Northern Ireland has the weakest of the planning systems in the four countries of the United Kingdom. The National Trust identified in 2003 that it was deficient in many key qualities, including sufficient staff to operate it effectively, public involvement, public trust, transparency in decisions, positive forward planning and enforcement of its rules. At the same time, growing development pressures were causing incremental losses to Northern Ireland’s environmental resources. What structures, processes and policies could the Commission devise to tackle these wide-ranging problems?
Richard Bate briefed the Commissioners on all relevant issues and presented options and suggestions to them – who included the former City Planner and Chief Executive of Belfast City Council. The aim was to propose solutions that were right for Northern Ireland, rather than simply import practices from elsewhere. Helping people to ‘own’ the planning system would depend both on generating outcomes in the best interest of the community as a whole and on establishing procedures that would be seen to be fair, applied and effective.

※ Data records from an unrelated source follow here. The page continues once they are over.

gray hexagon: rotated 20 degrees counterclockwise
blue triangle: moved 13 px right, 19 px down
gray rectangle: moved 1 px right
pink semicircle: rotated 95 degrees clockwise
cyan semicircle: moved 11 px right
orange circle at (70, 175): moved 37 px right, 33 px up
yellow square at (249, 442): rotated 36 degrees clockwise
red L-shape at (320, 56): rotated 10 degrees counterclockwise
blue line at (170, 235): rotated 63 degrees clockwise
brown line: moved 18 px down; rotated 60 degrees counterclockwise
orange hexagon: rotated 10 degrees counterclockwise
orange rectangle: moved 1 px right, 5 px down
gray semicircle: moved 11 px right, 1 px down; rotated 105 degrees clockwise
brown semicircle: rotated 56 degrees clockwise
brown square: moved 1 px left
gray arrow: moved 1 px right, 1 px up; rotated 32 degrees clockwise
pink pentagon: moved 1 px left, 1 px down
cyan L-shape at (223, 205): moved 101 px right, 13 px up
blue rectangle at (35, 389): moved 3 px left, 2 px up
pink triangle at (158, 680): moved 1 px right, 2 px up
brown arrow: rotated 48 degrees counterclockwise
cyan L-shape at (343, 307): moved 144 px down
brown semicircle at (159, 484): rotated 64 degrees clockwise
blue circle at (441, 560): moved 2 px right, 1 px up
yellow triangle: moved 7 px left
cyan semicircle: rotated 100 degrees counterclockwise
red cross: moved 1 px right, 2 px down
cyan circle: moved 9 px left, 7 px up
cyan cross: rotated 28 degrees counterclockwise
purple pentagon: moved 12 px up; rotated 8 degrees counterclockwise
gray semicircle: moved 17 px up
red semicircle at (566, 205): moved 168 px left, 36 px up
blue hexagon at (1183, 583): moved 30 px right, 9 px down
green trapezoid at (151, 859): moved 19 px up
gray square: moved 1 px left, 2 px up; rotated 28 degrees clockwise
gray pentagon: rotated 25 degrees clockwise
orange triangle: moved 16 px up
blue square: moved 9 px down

The Commission wanted the planning system in Northern Ireland to say more precisely what it means and mean what it says. Clear planning policy and the will to apply it would be critical, with planning powers to draw up plans and determine planning applications returned from regional government to local authorities. Developers and residents alike would become more engaged from a more positive experience, producing better results.
Environmentally the requirements were clear. Urban areas, towns and villages needed to raise their sights for higher standards of design. The built heritage with its selection of fine buildings and attractive traditional structures needed to be cherished. There should be a moratorium on single dwellings in the countryside (in 2003 comprising half of all houses built) and on apartment blocks (mostly in the coastal zone, such as at Cushendun) which are out of scale with their surroundings. Tighter control was needed over demolition, including through more Conservation Areas, and especially to rectify unauthorised development.
Richard Bate provided the detailed analysis and technical planning advice behind the Commission’s 29 recommendations.